Da ergriff große Trauer das Herz des Mädchens, und Lerche begann zu weinen und weinte den ganzen Tag. Sie weinte auch die ganze Nacht und die folgenden Tage. Die Tränen fielen von ihren holden Wangen auf den Steg und rannen von dem Steg in das Wasser. Sie weinte so lange, bis dass der See salzig wurde und sein Wasser trübe von den Tränen.
Da aber erhob sich nach Wochen der Gesang einer Nachtigall – so lieblich und so schön, dass des Mädchens Schmerz gelindert ward, solange die linden Tön erklangen. Das geschah siebenmal: Jeden Abend legte sich der Nachtigall Gesang über das Steinwasser und auf die Seele des Mädchens Lerche und siebenmal wirkte er wie Medizin für deren gebrochenes Herz.

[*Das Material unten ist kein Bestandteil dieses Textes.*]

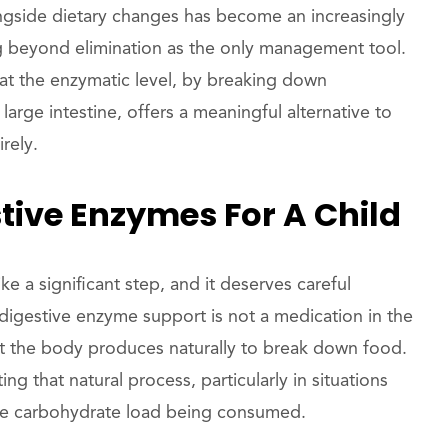
gside dietary changes has become an increasingly
ng beyond elimination as the only management tool.
 the enzymatic level, by breaking down
arge intestine, offers a meaningful alternative to
rely.
tive Enzymes For A Child
ke a significant step, and it deserves careful
 digestive enzyme support is not a medication in the
t the body produces naturally to break down food.
that natural process, particularly in situations
 the carbohydrate load being consumed.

Am siebenten Abend weinte Lerche noch sechzehn Tränen. Doch diese fing sie in ihrem Tuch auf und ließ sie nicht in das salzige Wasser fallen. Und siehe da: Als sie am morgen erwachte und aufbrach, um den See zu verlassen, da waren aus den Tränen lautere Perlen geworden. Lerche steig herab aus dem Wall und wanderte durch das schöne Land, und die Blumen neigten sich und die Bäume grüßten sie und die Tiere riefen ihr zu. Und so kam sie zu den Eltern ihres Geliebten Holdwin und offenbarte sich ihnen.
Da nahmen sie das Mädchen an an ihr Sohns statt und kränzten sie zu ihrer Erbin. Und als im Jahr darauf sie mit Zwillinge niederkam, da dankten sie den Göttern, dass sie zwar einen Sohn verloren, doch eine Tochter und zwei Enkel gewonnen hatten. Und sie lauschten auch den Geschichten von Lerche und lernten daraus. Sie lernten, dass ihrem Sohn die Herrschsucht zum Verhängnis geworden ward und sein Irrtum, den See zwingen zu wollen. Und sie legten ihre Herrschaft schließlich in Lerches Hände.

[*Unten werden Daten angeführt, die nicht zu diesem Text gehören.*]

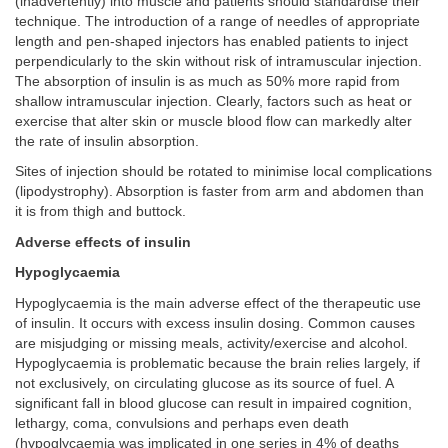
(inadvertently) into muscle and patients should standardise their
technique. The introduction of a range of needles of appropriate
length and pen-shaped injectors has enabled patients to inject
perpendicularly to the skin without risk of intramuscular injection.
The absorption of insulin is as much as 50% more rapid from
shallow intramuscular injection. Clearly, factors such as heat or
exercise that alter skin or muscle blood flow can markedly alter
the rate of insulin absorption.
Sites of injection should be rotated to minimise local complications
(lipodystrophy). Absorption is faster from arm and abdomen than
it is from thigh and buttock.
Adverse effects of insulin
Hypoglycaemia
Hypoglycaemia is the main adverse effect of the therapeutic use
of insulin. It occurs with excess insulin dosing. Common causes
are misjudging or missing meals, activity/exercise and alcohol.
Hypoglycaemia is problematic because the brain relies largely, if
not exclusively, on circulating glucose as its source of fuel. A
significant fall in blood glucose can result in impaired cognition,
lethargy, coma, convulsions and perhaps even death
(hypoglycaemia was implicated in one series in 4% of deaths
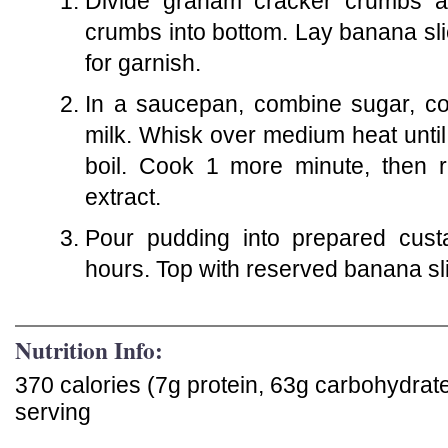
Divide graham cracker crumbs a
crumbs into bottom. Lay banana sli
for garnish.
In a saucepan, combine sugar, coc
milk. Whisk over medium heat unti
boil. Cook 1 more minute, then r
extract.
Pour pudding into prepared cust
hours. Top with reserved banana sl
Nutrition Info:
370 calories (7g protein, 63g carbohydrat
serving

Und Lerche wurde zur Herrin von Ruchin. Und aus den Perlen ihrer Tränen fügte sie die Krone ihre Landes und als ihre Zeit gekommen war, da kränzte sie ihre Erbin am Steinwasser mit eben dieser Krone und von da an führte der See den Namen Tränenwasser und das Haus Ruchin die Nachtigall im Wappen. Und die neuen Herrscher des Landes kommen hierher, auf den Steg in das Tränenwasser und empfangen hier die Insignien ihrer Herrschaft. Und so wird es sein bis ans Ende aller Tage.